» Study material:
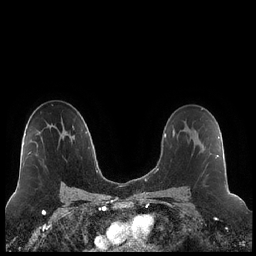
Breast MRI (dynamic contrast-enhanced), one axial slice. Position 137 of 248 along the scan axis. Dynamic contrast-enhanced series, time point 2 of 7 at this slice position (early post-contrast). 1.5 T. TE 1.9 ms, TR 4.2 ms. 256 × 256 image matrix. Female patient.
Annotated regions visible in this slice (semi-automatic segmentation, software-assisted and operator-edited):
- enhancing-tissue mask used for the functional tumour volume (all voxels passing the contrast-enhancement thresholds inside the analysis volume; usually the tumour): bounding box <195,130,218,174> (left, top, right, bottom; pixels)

...

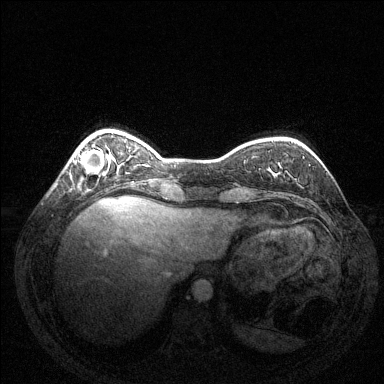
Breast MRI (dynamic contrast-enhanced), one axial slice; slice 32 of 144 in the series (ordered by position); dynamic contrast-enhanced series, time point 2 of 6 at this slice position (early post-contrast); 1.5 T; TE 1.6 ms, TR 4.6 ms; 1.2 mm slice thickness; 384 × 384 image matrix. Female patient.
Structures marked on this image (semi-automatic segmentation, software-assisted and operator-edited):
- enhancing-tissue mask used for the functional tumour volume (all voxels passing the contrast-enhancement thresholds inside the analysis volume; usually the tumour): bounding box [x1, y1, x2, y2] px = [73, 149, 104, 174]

» What the task requires: Within the records, filter for lines that contain the word "operator" and show each one.

» Solution to the exercise:
Annotated regions visible in this slice (semi-automatic segmentation, software-assisted and operator-edited):
Structures marked on this image (semi-automatic segmentation, software-assisted and operator-edited):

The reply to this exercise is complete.